Change is never an easy thing. And I’m not referring to that in a political sense as is normal on this blog, but rather on a more personal level. Going from somewhere safe and sound to somewhere foreign and unknown is a difficult step to make, especially when you are doing it alone. I had anticipated this to some extent, but it never really hit me until my plane had actually left Hong Kong when I thought to myself ‘This is it. I’m actually leaving. I’m actually on my own. No mom to go to. No friends to rely on. Just me against the world.’
Of course, that moment didn’t come until well after midnight. Although we boarded the plane at the Hong Kong International Airport on time, we got delayed for over an hour due to ‘busy Chinese airspace’. We couldn’t do much about it. After all, we’d already gotten on the plane.

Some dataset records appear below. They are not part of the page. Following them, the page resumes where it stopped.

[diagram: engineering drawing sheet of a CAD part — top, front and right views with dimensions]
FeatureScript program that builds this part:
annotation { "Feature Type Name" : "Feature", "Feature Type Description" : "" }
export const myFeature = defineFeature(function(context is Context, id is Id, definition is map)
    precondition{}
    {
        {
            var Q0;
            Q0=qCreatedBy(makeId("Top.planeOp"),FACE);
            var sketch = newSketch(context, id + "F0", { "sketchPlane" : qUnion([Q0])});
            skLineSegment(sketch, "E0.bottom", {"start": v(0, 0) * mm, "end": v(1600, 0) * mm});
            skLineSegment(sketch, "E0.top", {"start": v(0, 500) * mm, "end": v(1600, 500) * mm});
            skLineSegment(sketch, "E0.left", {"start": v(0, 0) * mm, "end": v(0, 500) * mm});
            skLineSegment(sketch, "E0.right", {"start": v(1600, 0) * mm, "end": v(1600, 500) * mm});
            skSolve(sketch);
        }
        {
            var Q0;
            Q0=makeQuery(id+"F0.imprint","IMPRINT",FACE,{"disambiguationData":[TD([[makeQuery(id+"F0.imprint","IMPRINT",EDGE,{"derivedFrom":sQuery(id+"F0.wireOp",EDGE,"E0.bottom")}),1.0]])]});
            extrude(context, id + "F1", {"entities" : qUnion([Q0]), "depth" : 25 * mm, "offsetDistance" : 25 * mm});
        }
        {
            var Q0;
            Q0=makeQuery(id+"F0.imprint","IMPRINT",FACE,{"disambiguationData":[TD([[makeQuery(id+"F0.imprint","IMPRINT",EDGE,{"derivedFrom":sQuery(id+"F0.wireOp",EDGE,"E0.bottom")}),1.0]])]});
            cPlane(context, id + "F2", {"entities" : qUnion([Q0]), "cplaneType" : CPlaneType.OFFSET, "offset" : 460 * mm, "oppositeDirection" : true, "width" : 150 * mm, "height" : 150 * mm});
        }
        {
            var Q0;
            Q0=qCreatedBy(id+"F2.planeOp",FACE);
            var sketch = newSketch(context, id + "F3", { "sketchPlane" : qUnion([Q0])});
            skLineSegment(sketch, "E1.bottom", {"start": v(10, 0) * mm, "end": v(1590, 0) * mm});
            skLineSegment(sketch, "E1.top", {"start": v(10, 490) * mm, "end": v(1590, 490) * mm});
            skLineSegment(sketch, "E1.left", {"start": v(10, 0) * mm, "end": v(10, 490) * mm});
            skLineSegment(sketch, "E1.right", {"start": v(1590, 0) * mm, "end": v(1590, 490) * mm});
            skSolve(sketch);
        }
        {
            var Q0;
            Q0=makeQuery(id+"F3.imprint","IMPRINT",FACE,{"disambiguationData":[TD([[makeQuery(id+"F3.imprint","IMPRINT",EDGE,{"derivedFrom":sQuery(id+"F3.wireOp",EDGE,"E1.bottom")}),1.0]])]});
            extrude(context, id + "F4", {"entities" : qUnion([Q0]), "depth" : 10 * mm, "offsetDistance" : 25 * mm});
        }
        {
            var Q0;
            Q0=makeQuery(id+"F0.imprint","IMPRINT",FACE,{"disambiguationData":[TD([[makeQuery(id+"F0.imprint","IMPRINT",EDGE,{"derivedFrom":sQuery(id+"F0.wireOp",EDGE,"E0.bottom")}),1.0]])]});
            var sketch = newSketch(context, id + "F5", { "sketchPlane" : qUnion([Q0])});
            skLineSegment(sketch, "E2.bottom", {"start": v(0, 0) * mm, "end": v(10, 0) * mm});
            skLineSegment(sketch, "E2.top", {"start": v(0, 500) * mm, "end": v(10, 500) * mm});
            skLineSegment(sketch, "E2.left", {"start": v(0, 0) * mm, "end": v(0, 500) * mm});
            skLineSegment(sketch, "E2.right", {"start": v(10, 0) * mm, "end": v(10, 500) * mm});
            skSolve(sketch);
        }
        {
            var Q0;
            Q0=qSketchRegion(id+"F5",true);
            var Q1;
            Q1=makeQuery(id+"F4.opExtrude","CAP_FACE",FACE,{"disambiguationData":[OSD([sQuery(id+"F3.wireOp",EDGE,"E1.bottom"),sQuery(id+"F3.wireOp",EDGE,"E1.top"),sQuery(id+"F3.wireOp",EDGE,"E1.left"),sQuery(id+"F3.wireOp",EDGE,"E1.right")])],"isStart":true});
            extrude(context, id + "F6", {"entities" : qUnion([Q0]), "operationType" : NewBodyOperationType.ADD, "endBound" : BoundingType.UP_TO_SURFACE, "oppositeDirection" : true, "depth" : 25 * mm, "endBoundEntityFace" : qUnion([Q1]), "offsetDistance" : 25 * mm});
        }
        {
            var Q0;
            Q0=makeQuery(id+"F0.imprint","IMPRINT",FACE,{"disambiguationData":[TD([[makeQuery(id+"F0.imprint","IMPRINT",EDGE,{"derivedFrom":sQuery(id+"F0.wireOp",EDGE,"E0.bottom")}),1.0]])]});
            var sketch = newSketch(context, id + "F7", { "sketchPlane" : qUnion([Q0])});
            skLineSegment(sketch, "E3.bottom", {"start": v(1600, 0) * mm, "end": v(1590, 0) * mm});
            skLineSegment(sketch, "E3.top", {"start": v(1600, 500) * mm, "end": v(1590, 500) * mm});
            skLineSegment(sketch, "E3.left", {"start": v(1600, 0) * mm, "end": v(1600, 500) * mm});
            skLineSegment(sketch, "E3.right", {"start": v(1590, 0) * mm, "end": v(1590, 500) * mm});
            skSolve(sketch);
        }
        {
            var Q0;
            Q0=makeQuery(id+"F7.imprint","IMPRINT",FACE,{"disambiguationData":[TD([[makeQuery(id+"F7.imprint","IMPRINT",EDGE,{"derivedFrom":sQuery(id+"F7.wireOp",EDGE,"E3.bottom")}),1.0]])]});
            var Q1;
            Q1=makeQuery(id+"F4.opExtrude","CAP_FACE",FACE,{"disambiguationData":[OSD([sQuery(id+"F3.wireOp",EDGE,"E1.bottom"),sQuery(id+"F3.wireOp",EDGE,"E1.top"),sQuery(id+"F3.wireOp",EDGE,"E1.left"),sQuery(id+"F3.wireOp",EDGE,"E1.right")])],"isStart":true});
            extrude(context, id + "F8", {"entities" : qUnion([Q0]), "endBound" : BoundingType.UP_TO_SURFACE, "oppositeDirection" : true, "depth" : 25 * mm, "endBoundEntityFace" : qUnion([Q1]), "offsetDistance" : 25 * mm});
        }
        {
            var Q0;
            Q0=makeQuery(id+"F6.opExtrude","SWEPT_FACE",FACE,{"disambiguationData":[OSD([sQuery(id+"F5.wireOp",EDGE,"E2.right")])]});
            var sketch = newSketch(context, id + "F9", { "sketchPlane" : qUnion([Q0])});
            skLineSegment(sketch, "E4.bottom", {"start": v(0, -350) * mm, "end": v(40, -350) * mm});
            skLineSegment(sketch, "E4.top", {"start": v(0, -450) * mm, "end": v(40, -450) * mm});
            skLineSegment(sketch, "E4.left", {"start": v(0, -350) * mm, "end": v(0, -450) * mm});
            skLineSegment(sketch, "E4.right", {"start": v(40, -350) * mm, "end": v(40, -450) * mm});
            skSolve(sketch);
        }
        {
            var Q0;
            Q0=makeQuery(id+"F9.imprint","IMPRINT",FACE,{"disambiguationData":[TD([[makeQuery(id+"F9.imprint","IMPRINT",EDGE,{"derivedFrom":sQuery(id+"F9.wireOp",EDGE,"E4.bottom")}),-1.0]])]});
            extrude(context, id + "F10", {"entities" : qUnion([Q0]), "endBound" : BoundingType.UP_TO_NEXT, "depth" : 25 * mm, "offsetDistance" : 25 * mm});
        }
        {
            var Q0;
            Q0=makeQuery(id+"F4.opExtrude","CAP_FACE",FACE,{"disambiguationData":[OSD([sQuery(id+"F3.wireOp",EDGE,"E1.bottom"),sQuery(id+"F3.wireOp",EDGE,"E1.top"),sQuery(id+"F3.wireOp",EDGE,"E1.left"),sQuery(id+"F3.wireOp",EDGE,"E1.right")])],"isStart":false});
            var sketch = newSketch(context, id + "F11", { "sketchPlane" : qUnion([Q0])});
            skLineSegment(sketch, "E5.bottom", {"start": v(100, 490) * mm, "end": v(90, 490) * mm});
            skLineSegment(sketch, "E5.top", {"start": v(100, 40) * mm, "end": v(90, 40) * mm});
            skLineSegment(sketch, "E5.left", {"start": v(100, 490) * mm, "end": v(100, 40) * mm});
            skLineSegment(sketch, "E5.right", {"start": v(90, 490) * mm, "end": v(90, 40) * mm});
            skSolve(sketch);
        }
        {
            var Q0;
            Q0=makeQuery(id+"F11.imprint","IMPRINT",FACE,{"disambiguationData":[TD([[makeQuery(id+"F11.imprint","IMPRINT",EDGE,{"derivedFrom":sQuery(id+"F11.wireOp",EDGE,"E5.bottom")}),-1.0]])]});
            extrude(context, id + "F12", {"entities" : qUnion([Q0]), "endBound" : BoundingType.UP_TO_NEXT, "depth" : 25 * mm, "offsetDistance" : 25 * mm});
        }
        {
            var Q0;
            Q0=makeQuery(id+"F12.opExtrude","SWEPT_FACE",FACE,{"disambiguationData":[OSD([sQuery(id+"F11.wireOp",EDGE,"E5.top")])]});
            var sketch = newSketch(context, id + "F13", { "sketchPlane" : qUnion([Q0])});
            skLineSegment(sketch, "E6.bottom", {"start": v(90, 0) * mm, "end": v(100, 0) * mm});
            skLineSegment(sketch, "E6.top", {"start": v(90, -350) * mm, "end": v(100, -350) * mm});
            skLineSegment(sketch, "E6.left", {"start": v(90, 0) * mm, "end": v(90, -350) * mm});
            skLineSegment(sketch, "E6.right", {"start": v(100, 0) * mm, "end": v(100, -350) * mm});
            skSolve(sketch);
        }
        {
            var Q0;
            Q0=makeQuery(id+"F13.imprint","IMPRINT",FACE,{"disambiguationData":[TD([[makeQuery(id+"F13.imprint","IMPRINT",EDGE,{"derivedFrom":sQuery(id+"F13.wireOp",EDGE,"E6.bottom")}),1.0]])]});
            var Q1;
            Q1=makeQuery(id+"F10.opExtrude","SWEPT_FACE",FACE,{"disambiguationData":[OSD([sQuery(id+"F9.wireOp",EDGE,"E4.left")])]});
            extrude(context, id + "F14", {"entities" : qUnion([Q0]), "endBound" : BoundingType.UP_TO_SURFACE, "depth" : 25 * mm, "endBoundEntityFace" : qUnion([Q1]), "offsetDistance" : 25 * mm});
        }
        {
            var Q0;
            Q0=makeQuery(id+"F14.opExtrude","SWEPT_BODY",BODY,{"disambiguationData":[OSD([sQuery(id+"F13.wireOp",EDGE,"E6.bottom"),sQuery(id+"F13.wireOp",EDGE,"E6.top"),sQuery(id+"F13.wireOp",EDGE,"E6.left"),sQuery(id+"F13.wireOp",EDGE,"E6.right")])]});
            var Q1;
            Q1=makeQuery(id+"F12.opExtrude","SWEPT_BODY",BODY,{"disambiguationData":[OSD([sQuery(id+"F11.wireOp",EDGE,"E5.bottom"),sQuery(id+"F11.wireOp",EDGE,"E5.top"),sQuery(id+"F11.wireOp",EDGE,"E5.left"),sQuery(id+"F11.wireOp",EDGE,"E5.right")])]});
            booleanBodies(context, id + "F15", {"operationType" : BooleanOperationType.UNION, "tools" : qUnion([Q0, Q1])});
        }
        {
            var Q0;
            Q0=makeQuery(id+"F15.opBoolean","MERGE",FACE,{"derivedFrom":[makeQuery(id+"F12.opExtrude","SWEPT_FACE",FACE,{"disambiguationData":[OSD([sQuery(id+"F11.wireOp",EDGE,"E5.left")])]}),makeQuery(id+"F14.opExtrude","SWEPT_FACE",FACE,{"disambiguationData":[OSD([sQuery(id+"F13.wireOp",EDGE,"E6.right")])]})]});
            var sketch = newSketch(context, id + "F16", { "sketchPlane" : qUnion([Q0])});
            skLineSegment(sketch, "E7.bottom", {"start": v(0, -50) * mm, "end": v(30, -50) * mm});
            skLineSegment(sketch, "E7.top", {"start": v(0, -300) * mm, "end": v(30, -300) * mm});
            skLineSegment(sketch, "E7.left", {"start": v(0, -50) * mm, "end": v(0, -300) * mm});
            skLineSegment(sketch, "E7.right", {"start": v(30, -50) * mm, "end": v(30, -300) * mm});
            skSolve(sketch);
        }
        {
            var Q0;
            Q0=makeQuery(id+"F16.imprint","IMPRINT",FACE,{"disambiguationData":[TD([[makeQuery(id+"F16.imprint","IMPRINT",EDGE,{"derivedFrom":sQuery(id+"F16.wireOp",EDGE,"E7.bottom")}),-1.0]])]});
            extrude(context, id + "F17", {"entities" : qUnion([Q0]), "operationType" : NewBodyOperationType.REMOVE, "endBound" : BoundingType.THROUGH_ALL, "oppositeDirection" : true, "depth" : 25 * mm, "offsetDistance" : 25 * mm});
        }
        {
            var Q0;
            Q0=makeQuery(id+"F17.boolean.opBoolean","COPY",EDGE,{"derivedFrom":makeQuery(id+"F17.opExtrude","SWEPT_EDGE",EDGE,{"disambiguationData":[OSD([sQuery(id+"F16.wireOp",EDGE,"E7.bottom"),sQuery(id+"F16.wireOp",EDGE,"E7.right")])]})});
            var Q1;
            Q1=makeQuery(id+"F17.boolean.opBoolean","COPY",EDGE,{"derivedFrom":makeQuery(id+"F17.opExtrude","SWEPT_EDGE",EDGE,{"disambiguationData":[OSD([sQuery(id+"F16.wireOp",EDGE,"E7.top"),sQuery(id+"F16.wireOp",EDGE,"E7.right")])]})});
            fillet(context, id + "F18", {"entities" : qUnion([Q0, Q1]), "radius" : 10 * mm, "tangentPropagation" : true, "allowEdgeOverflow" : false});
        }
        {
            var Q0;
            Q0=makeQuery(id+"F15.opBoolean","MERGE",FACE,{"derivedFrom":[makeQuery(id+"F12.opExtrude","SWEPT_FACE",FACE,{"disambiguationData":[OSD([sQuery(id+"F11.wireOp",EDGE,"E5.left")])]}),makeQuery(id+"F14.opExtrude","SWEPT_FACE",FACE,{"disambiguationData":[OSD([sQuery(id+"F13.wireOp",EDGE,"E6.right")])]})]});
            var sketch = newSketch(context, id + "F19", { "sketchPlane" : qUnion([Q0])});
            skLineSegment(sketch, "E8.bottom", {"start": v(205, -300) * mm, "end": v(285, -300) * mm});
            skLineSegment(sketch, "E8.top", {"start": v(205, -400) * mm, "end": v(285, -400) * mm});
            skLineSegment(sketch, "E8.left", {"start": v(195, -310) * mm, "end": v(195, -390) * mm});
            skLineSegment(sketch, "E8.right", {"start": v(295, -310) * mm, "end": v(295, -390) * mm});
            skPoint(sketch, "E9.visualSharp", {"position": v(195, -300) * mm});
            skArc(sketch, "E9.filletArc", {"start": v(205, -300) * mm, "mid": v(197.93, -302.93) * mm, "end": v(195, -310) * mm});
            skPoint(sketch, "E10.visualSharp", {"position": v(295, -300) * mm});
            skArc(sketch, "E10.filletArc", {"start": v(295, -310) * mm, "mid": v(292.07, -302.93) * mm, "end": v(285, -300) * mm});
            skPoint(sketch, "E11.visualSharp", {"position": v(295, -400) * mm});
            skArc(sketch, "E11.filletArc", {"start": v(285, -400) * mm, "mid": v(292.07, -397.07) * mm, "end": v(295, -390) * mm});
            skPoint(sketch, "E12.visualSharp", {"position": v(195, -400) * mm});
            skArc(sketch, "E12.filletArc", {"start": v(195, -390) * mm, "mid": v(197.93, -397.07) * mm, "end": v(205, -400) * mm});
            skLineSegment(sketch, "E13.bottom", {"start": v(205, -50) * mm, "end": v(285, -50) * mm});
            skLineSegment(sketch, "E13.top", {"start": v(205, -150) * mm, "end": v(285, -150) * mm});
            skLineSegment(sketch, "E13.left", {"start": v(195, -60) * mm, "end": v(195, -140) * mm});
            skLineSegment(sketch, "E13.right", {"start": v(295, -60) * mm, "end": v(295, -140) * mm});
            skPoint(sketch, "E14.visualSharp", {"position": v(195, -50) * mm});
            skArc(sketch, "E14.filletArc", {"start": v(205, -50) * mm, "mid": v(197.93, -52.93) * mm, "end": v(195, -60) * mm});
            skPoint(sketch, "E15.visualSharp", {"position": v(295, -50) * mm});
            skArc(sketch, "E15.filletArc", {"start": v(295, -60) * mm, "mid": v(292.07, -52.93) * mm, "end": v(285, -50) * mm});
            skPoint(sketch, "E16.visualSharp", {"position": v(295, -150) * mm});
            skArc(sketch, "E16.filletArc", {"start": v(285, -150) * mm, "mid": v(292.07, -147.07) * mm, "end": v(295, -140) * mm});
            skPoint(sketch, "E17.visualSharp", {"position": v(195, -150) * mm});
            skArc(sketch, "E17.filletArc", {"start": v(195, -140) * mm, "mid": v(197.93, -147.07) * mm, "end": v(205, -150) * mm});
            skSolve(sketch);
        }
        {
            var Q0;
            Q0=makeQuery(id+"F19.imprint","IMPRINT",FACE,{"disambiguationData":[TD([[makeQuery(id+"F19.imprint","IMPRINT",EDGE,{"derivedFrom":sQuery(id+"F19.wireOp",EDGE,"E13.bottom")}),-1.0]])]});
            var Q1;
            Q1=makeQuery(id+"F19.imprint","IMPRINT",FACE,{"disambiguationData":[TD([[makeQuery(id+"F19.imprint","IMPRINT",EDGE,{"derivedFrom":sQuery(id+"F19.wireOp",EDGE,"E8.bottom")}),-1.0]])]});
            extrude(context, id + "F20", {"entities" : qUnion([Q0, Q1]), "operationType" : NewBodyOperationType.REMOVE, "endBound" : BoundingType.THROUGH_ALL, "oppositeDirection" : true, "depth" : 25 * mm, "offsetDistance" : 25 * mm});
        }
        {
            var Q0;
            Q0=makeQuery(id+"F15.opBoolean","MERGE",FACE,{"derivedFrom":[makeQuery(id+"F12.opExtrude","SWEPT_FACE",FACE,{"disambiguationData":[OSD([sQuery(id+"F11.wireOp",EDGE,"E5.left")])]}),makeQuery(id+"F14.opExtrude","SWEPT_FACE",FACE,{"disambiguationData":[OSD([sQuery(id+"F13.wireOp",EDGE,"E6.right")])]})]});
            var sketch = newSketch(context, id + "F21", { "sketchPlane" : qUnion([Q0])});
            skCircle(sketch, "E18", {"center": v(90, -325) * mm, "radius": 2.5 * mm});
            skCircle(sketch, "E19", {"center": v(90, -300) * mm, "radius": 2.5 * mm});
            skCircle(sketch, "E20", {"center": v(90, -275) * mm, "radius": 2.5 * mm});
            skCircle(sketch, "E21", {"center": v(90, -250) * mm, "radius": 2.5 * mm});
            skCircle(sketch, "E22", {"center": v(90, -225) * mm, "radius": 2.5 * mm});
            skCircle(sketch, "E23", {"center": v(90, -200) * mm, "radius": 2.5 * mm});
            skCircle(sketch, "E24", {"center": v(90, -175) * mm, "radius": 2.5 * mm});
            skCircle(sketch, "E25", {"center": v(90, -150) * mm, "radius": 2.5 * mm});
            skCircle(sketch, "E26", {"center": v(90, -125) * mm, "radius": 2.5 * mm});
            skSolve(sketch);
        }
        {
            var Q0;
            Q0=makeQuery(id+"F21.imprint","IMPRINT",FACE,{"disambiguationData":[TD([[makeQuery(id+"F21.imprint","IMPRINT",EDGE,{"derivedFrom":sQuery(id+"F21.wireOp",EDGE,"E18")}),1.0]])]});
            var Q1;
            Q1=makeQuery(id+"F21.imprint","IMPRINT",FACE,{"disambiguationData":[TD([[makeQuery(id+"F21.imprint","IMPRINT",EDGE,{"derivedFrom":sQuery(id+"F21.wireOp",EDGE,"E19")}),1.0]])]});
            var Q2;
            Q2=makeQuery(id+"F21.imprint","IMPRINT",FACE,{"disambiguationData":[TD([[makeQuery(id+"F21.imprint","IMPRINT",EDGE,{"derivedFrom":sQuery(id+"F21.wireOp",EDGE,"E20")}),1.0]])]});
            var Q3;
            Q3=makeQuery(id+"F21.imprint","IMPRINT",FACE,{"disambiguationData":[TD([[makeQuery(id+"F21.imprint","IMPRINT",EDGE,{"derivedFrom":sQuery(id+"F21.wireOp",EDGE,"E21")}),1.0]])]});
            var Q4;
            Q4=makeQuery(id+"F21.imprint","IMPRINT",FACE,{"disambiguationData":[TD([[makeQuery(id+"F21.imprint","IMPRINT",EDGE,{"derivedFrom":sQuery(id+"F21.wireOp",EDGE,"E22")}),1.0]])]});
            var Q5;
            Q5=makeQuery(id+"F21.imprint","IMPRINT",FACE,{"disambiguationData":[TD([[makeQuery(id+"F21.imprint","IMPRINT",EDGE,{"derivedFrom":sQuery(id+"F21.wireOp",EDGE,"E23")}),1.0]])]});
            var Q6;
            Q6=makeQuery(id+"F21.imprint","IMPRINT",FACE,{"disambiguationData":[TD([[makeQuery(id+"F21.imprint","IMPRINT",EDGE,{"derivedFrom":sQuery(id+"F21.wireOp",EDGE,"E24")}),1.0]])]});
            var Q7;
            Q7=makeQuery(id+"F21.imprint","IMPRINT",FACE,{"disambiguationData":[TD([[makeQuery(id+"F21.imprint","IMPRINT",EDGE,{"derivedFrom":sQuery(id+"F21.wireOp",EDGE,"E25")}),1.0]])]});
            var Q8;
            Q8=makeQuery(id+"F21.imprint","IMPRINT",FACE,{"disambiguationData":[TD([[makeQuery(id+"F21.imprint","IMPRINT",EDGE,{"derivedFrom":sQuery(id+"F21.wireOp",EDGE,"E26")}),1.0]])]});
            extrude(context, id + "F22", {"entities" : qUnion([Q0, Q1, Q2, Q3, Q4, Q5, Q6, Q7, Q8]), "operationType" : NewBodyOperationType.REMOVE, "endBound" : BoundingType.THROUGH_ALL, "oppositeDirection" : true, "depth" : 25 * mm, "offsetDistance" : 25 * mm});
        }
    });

It wasn’t until 1:32 when we finally took off from the North Runway and I realized as I looked over lantau and disneyland that I was leaving, gone, my life never to be the same again.
Many strange things happened along the way. As we were inching across the tarmac and overtaken by about 10 planes, I saw a row of private jets parked a little way off from the terminal. None seemed particularly special except all of them had their own staircase to the entrance. It wasn’t until I came to the last one that I saw something familiar. Red and blue stripes and a load of stars. Written on the side of that private jet was ‘United States of America’.
I’m creating my own conspiracy theory here, but I would take an educated guess that the US has a private jet permanently stationed at the Hong Kong International Airport at any time. There was even a limo next to the jet in case it was ever needed. Wish I had that kind of royal treatment.
The only royal treatment I got was a mammoth amount of movies for me to watch. Being who I am, I rarely watch movies so I decided in advance to take advantage of Cathay Pacific’s large array of movies and to watch as many as I could fit in, with at 12 hour flight, I’d been hoping to fit in maybe 5. In the end, I watched Date Night, Iron Man 2 and The Hurt Locker before I went to sleep.
When I woke up after an unknown amount of time, for some reason, I still felt half asleep. I knew myself well enough to know I wouldn’t be able to go to sleep again, but at the same time I didn’t really feel like waking up. It might have to do with the fact that I’d been up for over 24 hours, but nevertheless, I watched an episode of The Suite Life of Zack and Cody to wake me up. That allowed me to follow the more complicated plot of Kill BIll Vol 1. With around an hour left on the flight, I began to desperately search for Kill Bill Vol 2, only to find it unavailable on the Cathay Pacific list. As a result, I have vowed to watch Kill Bill Vol 2 as soon as possible.
I’m a bit weird with airports. I like to investigate how they work and what goes on behind the scenes. I like to investigate the system they use and how they fare against each other. I won’t bore you with the details, but I can say that I have always been a great fan of the HK Airport. I once arrived at the airport 20 minutes before the gate closed, sent my bags in, rushed through security and got on the plane without any problems. Sadly, the London Heathrow airport isn’t quite as efficient. In fact, on all the occasions I’ve been there, it has been an absolute horror. Although I got off the plane at 6:27, it took a really really really long walk, lots of waiting in line for immigration then even more pain before I finally emerged from the airport at 7:23. That’s nearly 1 full hour. I could have gone through the whole process in Hong Kong about 3/4 times by then!
It’s a good thing I only have to suffer the agony 4 times a year. And its a good thing I have lots of good times in-between at Atlantic College. More on that later.